Quizá estoy siendo muy duro con ellos, con gente como La Jenny y El Nano que lo único que pretenden es ganarse la vida sin hacerle daño a nadie. Quizá no sea nada fácil pertenecer a la llamada Generación Ni-Ni -aquellos que ni estudian ni trabajan- que está abocada al fracaso más estrepitoso al no poseer ni preparación ni experiencia laboral. Quizá la culpa no sea sólo suya por lanzar la toalla y abandonarse a lo que el cruel destino pueda depararles en el futuro, ni de sus padres por no haberles inculcado la filosofía del mérito y el esfuerzo para conseguir las cosas. Quizá es que desde las instituciones no se les da más alternativa que lanzarse al vacío del último cartucho que creen tener ante sus ojos: entrar en Gran Hermano y hacer bolos por las discotecas de moda hasta convertirse en juguetes rotos.
Lo que está claro es que desde el ministerio de educación y desde el ministerio de trabajo no se lo están poniendo nada fácil, ni a La Jenny, ni a El Nano, ni a ningún otro joven de nuestro país. El señor José Ignacio Wert -ministro de educación- con su política de recortes y con el incremento abusivo de las tasas universitarias, lo único que está consiguiendo es dificultar el acceso a la educación hasta convertirla en un privilegio al alcance de tan sólo algunos pocos. Por su lado, la señora Fátima Báñez -ministra de trabajo- con su ineficaz e injusta reforma laboral bajo el brazo y con sus recortes en políticas activas de empleo está llevando al país a un callejón sin salida y a que la tasa de paro juvenil en España haya alcanzado la escandalosa cifra del 57%.
Me pregunto si no será ése su plan. Hacer de gente como La Jenny y El Nano la carne de cañón de este estado del malestar, crear ciudadanos sin educación, manejables a su antojo, que piensen lo justo como para no llegar jamás a alzar la voz contra los que dirigen el cotarro y hacer de las nuevas generaciones robots que consuman mucho y discrepen poco.
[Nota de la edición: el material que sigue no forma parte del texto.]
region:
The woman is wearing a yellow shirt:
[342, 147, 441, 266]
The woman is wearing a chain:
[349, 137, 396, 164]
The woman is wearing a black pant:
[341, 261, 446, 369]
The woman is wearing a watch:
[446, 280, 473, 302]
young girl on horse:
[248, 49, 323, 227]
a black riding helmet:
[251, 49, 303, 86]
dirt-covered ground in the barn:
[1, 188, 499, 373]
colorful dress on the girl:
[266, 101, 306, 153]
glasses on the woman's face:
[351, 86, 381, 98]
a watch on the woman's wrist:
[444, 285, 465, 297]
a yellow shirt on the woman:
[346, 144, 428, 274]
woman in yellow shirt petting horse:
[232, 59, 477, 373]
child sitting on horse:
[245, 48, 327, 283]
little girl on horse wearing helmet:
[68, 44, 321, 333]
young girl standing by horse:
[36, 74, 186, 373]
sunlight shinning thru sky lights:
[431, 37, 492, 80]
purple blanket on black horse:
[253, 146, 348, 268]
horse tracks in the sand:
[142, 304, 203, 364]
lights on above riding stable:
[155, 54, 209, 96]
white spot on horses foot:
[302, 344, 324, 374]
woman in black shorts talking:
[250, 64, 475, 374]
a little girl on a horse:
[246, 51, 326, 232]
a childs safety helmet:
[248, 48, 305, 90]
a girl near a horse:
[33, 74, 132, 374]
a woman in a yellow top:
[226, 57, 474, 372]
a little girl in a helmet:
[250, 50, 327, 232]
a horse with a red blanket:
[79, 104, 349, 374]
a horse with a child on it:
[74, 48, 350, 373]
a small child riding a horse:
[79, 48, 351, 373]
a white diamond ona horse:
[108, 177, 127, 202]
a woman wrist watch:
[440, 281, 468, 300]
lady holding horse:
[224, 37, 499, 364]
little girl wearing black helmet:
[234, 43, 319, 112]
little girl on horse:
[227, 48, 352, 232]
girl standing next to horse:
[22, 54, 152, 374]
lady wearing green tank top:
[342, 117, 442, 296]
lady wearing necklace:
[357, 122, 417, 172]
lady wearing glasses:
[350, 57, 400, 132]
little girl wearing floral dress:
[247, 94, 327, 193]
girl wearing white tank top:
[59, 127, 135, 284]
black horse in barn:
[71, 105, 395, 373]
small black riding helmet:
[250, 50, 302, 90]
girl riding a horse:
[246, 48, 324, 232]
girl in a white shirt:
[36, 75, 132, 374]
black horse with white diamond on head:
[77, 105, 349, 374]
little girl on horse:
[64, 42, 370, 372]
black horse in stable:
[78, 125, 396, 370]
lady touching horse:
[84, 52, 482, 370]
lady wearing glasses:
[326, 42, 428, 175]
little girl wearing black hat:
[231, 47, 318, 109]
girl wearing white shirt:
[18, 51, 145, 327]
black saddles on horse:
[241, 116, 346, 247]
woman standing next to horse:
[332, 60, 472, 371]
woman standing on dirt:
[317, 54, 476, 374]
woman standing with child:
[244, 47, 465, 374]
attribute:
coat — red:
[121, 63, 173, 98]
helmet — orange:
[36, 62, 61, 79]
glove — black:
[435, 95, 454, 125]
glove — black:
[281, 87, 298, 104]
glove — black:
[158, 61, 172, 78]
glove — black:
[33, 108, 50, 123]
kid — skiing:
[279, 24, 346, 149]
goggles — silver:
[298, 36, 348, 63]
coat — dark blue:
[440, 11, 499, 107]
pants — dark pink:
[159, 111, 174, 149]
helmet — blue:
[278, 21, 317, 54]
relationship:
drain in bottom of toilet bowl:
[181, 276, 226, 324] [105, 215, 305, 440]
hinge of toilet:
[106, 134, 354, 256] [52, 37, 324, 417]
Me pregunto si ese maléfico plan contempla también la educación clasista -tan sólo para quien se la pueda pagar- como una criba natural para que la próxima generación que alcance el poder sea la de su clase privilegiada, la de su casta alimentada por el egoísmo, la insolidaridad y la defensa de una carencia de oportunidades para todos.
Lo único que le puedo decir a La Jenny, a El Nano y a todos los jóvenes como ellos es que no se rindan tan pronto, que no bajen los brazos, que no tiren por el camino fácil, que lean y se cultiven, que piensen por ellos mismos, que sean críticos con el poder establecido, que luchen contra aquellos que desde un despacho les dicen lo que pueden y lo que no pueden hacer y que saquen esa mala leche de la que tanto presumen en ocasiones para defender sus derechos y su futuro. En el fondo, todos deberíamos hacerlo porque otro país es posible y así debemos exigírselo a aquellos que nos están llevando a la deriva más oscura y tenebrosa. Ya es hora de decir basta.